I hopped on the scale this morning and miraculously, it did not shatter under my girth.  Sadly though, the numbers have gone up again.  This morning’s reading was 197.4….I have no words except…help.

All kidding aside though, work has been the excuse I’ve been using to not go to the gym.  That stops now.  Everybody else is out there enjoying their lives and I’m being a slave to the grind.  I need to find a better work/life balance. Why do I feel like I have to put in so many hours and try to look like a superstar at work?

I like the feeling of getting something accomplished and that has always transferred into my work life without a problem.  My personal life though, not so much.
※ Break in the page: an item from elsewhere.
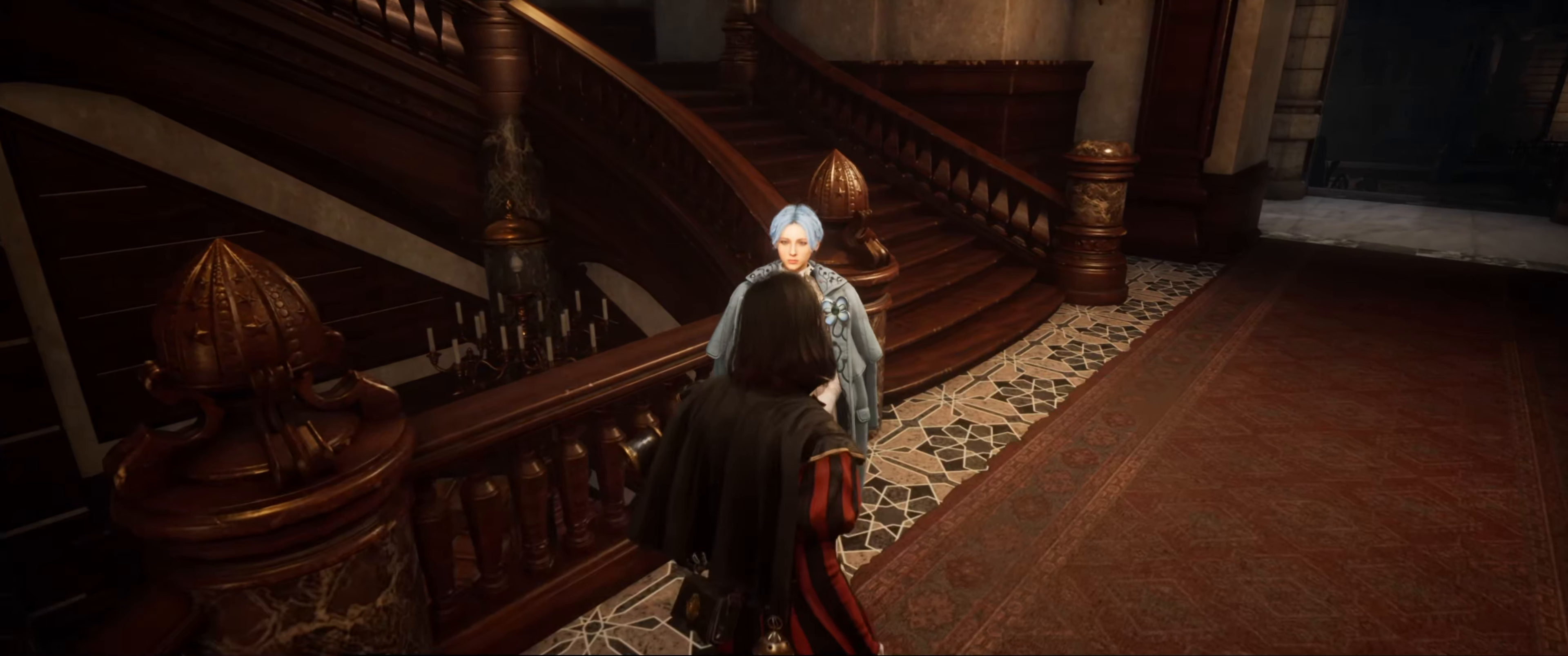
{"buttons": [], "left_stick": "center", "right_stick": "center", "events": []}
Interesting.

Enough about that. Today is one of those chilly, crisp air days.  I’ve just finished my bowl of oatmeal with a smidge of brown sugar and chopped apples. Sigh…I truly am addicted to sugar. I had such a hard time scarfing this down.  Anyhoo…I’m going to make amends for last night’s meal and go for a walk around the neighborhood.
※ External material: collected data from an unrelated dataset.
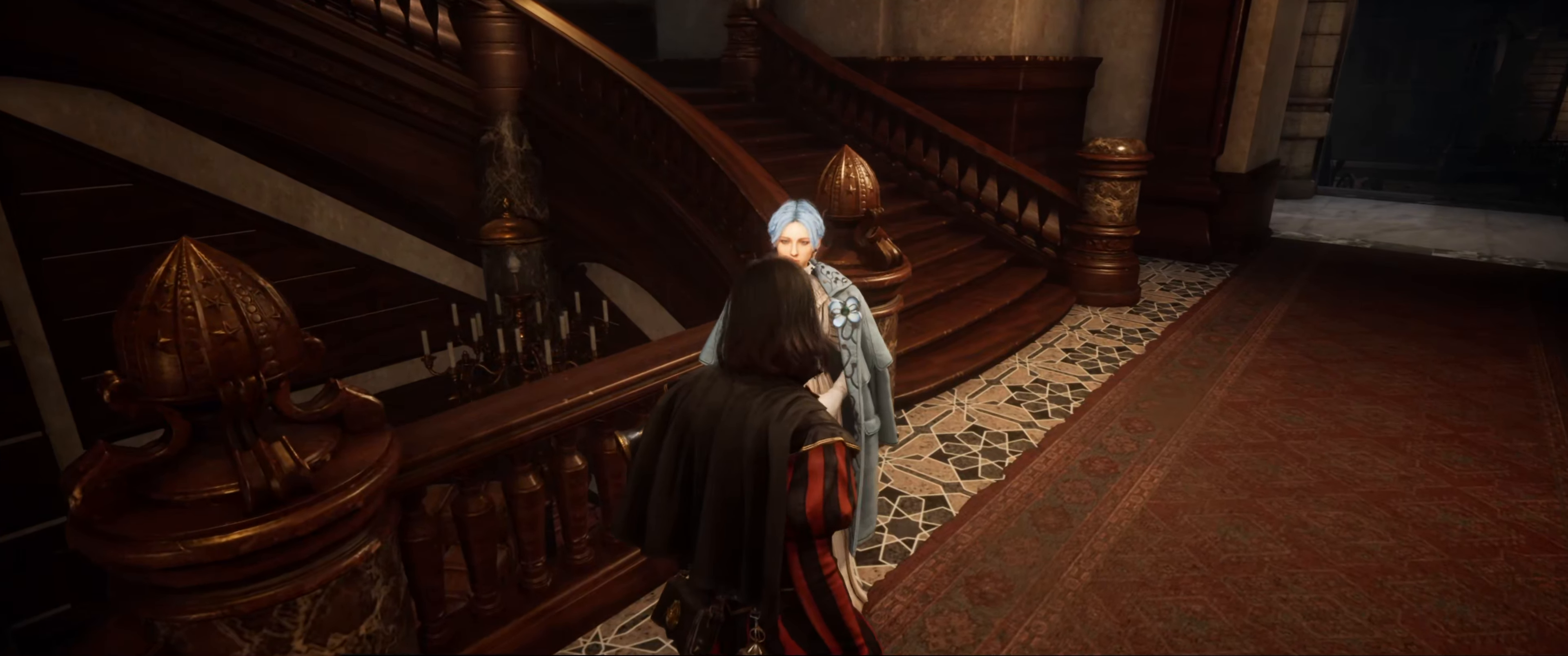
{"buttons": [], "left_stick": "center", "right_stick": "center", "events": []}
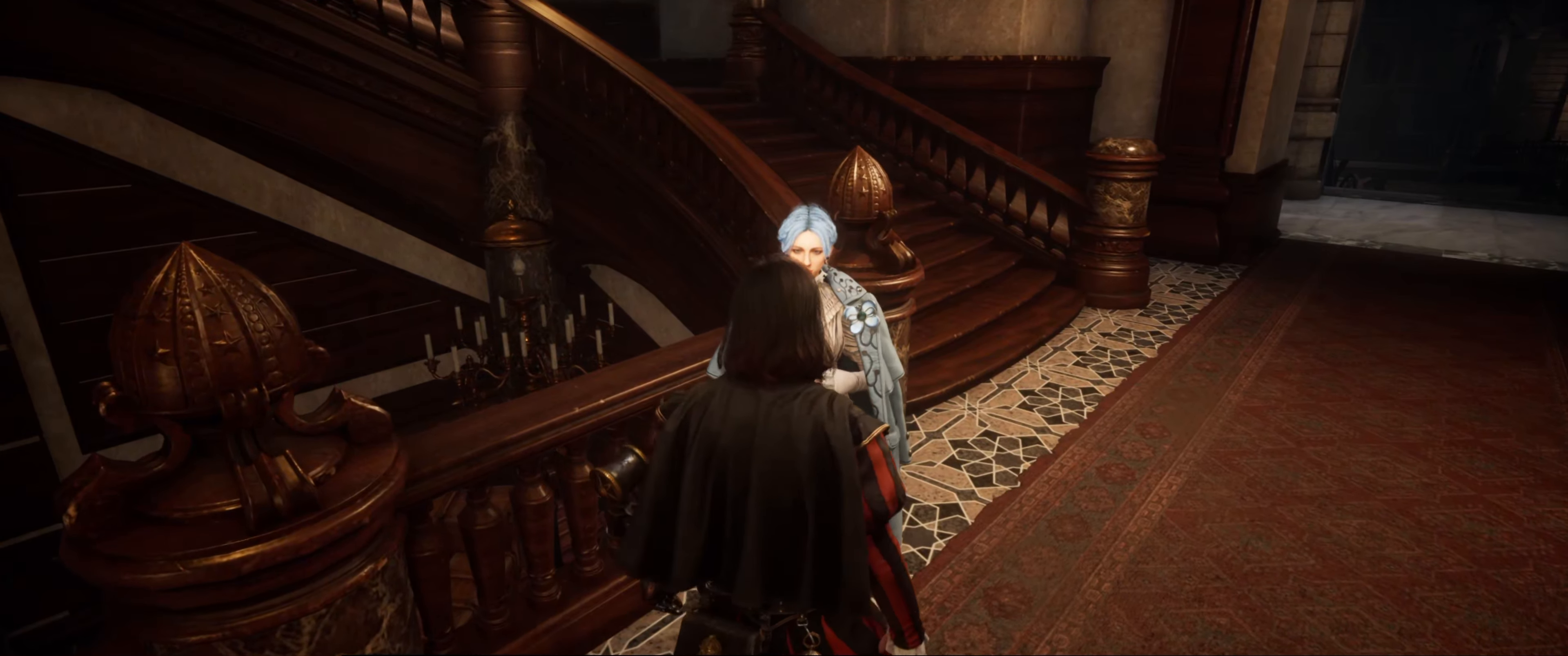
{"buttons": [], "left_stick": "center", "right_stick": "center", "events": []}
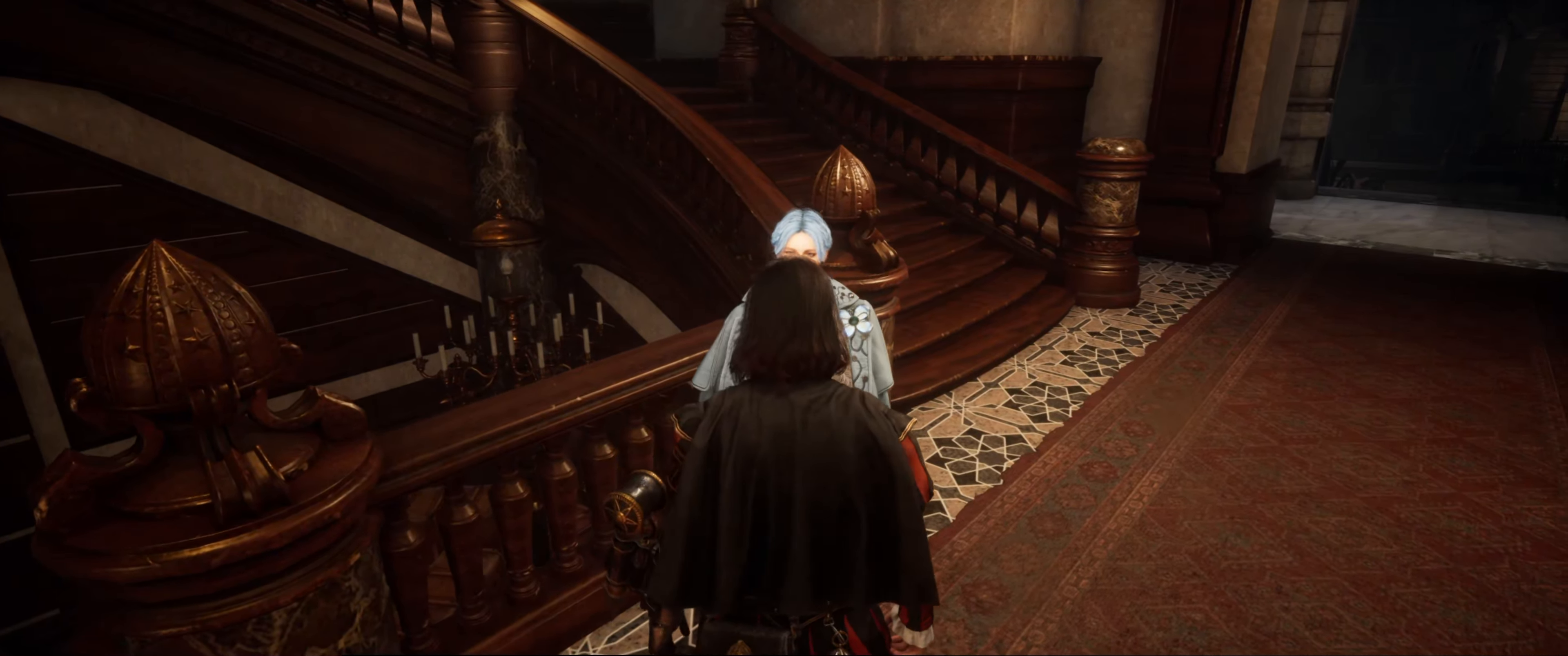
{"buttons": ["DPAD_DOWN"], "left_stick": "center", "right_stick": "center", "events": [[483, "DPAD_DOWN", "down"]]}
I have a couple of little projects around the house I’d like to tackle.  If I’m feeling generous, I might post a couple of before/after shots.

This time of year is good for my soul. It forces me to nest a little more, to take care of things I have been neglecting, and to read, write, reflect.

I realize that I have not been taking all that good care of myself.  Example – I’ve been saying for two weeks now that I want to give myself a manicure/pedicure. Excuse after excuse and still no polish on my tooties or fingers.

I’ll stop now because I really do want to go for a walk.  I will write more later. Stay with me.  I want to share some thoughts on the upcoming holiday parties and how I’m going to cope.

Have an awesome day.

 

Friday Night Plans

Hey all. I’m taking a quick five minute break from work to pop in and give you an update on how things are going.

I worked out Sunday, Monday and Tuesday so far this week.  Two of them were home work outs and one was at the gym.

Guess what I’ve got planned tonight? I’m going to the gym! I know, right? So not like me.

I went out for dinner with some girls from my old job on Wednesday and so I’m not sure what the scale will have to say come Monday morning.  I indulged in a bloody ceasar (how did I not ever try one of these before? Dee-lish!), controlled myself when they brought that lovely fresh baguette with olive oil and balsamic vinegar, and did not order any dessert.

I brown bagged my lunch everyday except for yesterday and today.  I am planning on picking up a salad at noon.

On Sunday morning, I will be stopping by the prodigal’s place and we will batch cook a couple meals for the week.  It’s so much easier when you have food already prepared when you get home at night.

You know what?  I think I am finally really inspired to do something about my weight. Wish me luck!